In fact, you do not even need ggplot
! This is just a plot of standardised values (minus mean divided by SD), so you can implement this logic with any plotting function capable of doing so. The cleanest and easiest way to do it is in steps in base R:

# Standardising the variables of interest
data(crabs, package = "MASS")
crabs[, 4:8] <- apply(crabs[, 4:8], 2, scale)
# This colour solution works in great generality, although RColorBrewer has better distinct schemes
mycolours <- rainbow(length(unique(crabs$sex)), end = 0.6)
# png("gally.png", 500, 400, type = "cairo", pointsize = 14)
par(mar = c(4, 4, 0.5, 0.75))
plot(NULL, NULL, xlim = c(1, 5), ylim = range(crabs[, 4:8]) + c(-0.2, 0.2),
bty = "n", xaxt = "n", xlab = "Variable", ylab = "Standardised value")
axis(1, 1:5, labels = colnames(crabs)[4:8])
abline(v = 1:5, col = "#00000033", lwd = 2)
abline(h = seq(-2.5, 2.5, 0.5), col = "#00000022", lty = 2)

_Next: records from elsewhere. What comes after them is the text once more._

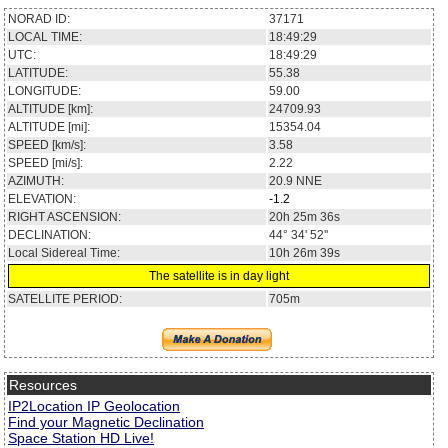
NORAD ID:
37171
LOCAL TIME:
18:49:29
UTC:
18:49:29
LATITUDE:
55.38
LONGITUDE:
59.00
ALTITUDE [km]:
24709.93
ALTITUDE [mi]:
15354.04
SPEED [km/s]:
3.58
SPEED [mi/s]:
2.22
AZIMUTH:
20.9
NNE
ELEVATION:
-1.2
RIGHT ASCENSION:
20h 25m 36s
DECLINATION:
44° 34' 52''
Local Sidereal Time:
10h 26m 39s
The satellite is in day light
SATELLITE PERIOD:
705m
Resources
IP2Location IP Geolocation
Find your Magnetic Declination
Space Station HD Live!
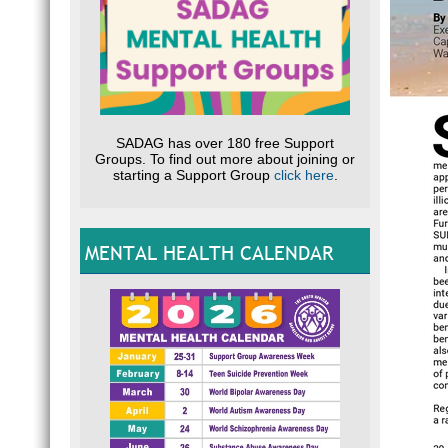
SADAG has over 180 free Support
Groups. To find out more about joining or
starting a Support Group
click here
.
MENTAL HEALTH CALENDAR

for (i in 1:nrow(crabs)) lines(as.numeric(crabs[i, 4:8]), col = mycolours[as.numeric(crabs$sex[i])])
legend("topright", c("Female", "Male"), lwd = 2, col = mycolours, bty = "n")
# dev.off()
You can apply this logic (x axis with integer values, y axis with standardised variable lines) in any package that can conveniently draw multiple lines (as in time series), but this solution has no extra dependencies an will not become unavailable due to an orphaned package with 3 functions getting purged from CRAN.